Melbourne. Fans und Medien sind immer auf der Suche nach neuen Superstars. Am Samstag haben sie die Zukunft des Damen-Tennis gesehen: Naomi Osaka ist das Gesicht, das die nächste Zeit dieses Sports prägen wird. Das hat die 21-jährige Japanerin trotz eines mentalen Durchhängers im Endspiel der Australian Open gegen die sieben Jahre ältere Petra Kvitova bewiesen. Sie ist nach dem 7:6(2),5:7,6:4 neue Nummer 1.

Nach dem denkwürdigen Sieg im Finale der US Open über die wegen eines Schiedsrichter-Disputs wütende Serena Williams stemmte Osaka nur 140 Tage später schon ihre zweite Siegestrophäe bei einem Grand-Slam-Turnier. Als erste Japanerin und erste Asiatin (bei Damen und Herren) steht sie ab Montag auf Platz 1 der Tennis-Weltrangliste. Sie hat mit dem auf umgerechnet 2,57 Mio. Euro dotierten Siegerscheck mit nur 21 bereits die Zehn-Millionen-Dollar-Grenze allein an Preisgeld durchbrochen. Im enorm hoch dotierten asiatischen bzw. japanischen Sponsorenmarkt ist ihr ein Vielfaches sicher.

Kvitovas großartiges Comeback nach einer schweren Messer-Verletzung durch einen Einbrecher im Dezember 2016 wurde nicht mit einem Sieg gekrönt. Kvitova hatte im zweiten Satz bei 3:5 und 0:40 drei Matchbälle abgewehrt und sich noch in den dritten Satz gerettet. Dennoch wird die 28-jährige Tschechin und zweifache Wimbledonsiegerin im WTA-Ranking auf Platz zwei klettern. Sie selbst hätte ihr märchenhaftes Comeback mit ihrem dritten Grand-Slam-Titel und Platz 1 freilich krönen wollen.

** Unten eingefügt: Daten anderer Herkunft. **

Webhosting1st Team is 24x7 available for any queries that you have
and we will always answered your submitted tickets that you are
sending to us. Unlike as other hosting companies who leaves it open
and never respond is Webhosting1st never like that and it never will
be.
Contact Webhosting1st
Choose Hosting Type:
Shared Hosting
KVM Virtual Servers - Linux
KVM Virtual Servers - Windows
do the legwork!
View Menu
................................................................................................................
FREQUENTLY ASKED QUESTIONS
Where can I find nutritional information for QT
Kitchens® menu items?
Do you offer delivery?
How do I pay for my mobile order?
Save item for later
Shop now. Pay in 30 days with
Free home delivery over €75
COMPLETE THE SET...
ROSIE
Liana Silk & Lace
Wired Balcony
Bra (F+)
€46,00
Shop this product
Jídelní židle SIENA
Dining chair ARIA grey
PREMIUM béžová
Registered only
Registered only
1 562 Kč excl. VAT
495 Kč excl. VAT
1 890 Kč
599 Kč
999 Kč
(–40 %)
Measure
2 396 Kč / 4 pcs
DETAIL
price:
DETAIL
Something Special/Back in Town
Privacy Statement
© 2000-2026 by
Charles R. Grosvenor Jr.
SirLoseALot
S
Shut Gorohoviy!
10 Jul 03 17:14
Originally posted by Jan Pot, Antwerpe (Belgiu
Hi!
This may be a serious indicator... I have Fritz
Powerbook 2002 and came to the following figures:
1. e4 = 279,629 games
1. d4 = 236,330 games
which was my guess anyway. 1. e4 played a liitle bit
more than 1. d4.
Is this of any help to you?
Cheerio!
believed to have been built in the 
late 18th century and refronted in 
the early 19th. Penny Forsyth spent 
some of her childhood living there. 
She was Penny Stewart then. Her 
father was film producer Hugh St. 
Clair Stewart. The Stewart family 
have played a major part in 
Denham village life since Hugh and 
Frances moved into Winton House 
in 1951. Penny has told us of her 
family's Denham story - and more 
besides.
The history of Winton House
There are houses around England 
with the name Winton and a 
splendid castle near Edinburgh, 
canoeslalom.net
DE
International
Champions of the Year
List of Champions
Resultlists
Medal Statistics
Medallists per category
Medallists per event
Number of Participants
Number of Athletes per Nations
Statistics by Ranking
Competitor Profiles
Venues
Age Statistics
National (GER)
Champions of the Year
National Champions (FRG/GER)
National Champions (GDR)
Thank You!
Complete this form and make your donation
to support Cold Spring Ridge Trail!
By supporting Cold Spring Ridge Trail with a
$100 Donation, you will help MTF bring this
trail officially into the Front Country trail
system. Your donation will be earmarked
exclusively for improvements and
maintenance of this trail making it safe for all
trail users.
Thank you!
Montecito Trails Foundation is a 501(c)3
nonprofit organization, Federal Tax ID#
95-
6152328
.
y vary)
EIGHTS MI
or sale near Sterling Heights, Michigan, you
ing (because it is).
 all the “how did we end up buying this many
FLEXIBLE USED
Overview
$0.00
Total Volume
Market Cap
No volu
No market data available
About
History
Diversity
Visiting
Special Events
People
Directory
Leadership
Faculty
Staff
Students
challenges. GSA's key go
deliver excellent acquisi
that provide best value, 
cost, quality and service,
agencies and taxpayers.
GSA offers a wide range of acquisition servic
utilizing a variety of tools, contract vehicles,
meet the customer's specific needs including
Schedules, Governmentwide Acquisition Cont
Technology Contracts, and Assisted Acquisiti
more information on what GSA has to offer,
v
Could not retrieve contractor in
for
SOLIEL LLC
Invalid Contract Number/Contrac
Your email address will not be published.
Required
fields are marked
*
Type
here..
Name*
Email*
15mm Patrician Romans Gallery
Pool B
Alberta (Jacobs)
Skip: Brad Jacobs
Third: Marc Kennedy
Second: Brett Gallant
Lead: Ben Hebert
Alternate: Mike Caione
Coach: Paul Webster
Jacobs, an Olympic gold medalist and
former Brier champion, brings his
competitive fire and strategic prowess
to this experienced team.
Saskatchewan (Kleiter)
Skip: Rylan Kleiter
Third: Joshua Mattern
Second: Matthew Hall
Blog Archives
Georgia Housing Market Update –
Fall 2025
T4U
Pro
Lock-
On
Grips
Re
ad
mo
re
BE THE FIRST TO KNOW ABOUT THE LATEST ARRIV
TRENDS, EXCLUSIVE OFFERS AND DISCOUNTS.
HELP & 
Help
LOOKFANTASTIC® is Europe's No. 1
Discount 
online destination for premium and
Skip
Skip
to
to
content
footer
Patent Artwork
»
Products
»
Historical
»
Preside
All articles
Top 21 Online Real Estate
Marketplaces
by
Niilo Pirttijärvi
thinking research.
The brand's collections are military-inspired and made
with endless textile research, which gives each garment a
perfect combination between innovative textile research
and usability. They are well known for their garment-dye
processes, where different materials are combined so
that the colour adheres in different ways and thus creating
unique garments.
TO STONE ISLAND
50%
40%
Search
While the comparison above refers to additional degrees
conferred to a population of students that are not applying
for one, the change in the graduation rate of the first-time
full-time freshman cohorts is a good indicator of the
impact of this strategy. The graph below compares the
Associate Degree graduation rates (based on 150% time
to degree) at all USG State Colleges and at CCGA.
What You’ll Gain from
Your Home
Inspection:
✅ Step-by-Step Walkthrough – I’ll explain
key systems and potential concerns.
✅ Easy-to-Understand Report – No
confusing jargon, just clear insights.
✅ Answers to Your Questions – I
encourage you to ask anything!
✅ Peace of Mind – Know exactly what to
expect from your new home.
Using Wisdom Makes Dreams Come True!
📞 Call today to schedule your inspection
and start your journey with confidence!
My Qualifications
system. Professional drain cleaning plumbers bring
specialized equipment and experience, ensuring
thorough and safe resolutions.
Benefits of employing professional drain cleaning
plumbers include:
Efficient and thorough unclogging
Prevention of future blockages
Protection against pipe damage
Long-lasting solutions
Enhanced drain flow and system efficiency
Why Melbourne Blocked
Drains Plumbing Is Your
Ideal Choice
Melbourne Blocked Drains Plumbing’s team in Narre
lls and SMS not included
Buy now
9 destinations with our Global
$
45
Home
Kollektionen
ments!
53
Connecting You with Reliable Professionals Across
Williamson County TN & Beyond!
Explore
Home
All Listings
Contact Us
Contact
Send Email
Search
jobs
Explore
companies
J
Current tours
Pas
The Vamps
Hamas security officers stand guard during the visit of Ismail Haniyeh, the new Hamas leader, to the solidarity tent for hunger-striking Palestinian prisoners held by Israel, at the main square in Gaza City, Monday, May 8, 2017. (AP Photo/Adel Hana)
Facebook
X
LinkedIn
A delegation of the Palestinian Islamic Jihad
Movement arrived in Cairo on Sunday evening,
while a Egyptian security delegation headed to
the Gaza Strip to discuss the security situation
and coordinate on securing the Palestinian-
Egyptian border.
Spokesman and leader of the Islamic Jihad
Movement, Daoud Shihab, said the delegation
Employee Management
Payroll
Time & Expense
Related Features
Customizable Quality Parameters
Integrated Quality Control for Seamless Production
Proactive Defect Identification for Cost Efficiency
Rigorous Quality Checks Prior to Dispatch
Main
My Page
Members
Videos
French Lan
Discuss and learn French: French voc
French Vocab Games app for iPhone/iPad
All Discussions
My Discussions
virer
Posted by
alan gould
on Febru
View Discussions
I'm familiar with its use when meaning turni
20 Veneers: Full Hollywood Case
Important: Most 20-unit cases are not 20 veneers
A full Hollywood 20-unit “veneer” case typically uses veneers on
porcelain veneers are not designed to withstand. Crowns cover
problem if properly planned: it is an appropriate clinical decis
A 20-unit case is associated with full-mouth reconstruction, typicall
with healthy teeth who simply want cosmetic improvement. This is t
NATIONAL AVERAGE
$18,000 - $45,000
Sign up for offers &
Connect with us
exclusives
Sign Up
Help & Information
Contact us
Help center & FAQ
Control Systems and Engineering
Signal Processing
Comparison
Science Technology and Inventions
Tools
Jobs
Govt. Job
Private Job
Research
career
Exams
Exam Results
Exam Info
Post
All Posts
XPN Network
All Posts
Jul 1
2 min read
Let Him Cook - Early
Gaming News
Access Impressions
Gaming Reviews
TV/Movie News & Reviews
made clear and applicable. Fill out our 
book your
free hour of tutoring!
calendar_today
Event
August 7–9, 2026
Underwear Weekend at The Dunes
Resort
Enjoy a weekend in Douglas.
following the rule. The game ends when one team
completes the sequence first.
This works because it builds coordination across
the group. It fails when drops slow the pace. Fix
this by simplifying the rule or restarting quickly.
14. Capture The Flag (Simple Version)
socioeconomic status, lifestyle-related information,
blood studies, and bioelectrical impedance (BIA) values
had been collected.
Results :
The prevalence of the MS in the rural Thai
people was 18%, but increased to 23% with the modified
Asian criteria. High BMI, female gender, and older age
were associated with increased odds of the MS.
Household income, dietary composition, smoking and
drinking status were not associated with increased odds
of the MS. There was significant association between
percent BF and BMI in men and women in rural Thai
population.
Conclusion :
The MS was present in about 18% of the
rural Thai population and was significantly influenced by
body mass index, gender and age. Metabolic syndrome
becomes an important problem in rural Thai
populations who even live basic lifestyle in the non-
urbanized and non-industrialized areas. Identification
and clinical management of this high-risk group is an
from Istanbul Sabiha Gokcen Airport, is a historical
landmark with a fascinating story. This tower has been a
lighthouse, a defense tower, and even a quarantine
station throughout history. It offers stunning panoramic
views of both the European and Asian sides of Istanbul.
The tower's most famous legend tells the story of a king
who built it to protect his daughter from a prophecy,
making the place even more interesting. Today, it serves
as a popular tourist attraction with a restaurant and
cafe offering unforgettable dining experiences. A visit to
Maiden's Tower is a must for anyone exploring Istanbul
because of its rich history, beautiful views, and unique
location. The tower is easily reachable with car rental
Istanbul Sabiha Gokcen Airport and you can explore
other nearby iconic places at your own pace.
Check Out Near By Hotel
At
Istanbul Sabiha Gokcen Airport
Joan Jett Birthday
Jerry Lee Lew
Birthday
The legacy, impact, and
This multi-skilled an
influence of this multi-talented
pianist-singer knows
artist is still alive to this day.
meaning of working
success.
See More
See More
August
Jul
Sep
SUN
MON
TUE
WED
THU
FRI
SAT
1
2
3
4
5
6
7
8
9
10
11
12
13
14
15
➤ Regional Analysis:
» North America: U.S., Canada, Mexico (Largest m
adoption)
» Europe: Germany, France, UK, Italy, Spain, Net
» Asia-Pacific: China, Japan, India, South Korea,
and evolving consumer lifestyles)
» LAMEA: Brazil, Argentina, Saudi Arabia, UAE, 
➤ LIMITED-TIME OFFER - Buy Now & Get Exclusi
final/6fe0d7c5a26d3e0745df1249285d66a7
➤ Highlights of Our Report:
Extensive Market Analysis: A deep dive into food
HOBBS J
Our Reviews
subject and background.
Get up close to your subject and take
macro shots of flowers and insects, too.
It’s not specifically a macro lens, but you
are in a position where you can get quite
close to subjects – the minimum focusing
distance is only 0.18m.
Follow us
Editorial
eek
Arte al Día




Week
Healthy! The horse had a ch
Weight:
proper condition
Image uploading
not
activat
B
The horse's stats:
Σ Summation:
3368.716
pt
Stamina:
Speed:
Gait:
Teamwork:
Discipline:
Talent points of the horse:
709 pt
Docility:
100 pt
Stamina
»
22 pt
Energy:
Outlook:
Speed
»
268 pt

"Hallo... Öffentlich reden ist nicht meine starke Seite", meinte die schüchterne Osaka nach ihrem Sieg zum Publikum. "Ich gratuliere dir, Petra, du hast so viel durchgemacht. Ich wollte wirklich nicht, dass das unser erstes Match ist", meinte die Japanerin. Dann wusste sie schon fast nicht mehr, was sie sagen soll. "Ich habe mir vorher Notizen gemacht und habe es trotzdem vergessen", entschuldigte sie sich mit ihrer sympathischen jugendlichen Naivität und fügte aber demütig hinzu: "Ich fühle mich geehrt, dieses Finale gespielt zu haben".

Kvitova vergoss nach dem Endspiel aus einer Mischung aus Enttäuschung aber wohl auch Druckabfall nach zwei Jahren eines unglaublichen Comebacks auch Tränen. "Ich kann gar nicht glauben, dass ich gerade wieder ein Grand-Slam-Finale gespielt habe. Es war ein großartiges Finale, ich gratuliere dir, dass du die neue Nummer 1 bist", sagte Kvitova zunächst in Richtung Osaka. Zu ihren Freunden und Betreuern meinte sie: "Danke, dass ihr zu mir gestanden habt, auch wenn gar nicht klar war, ob ich überhaupt noch einmal ein Racket halten kann."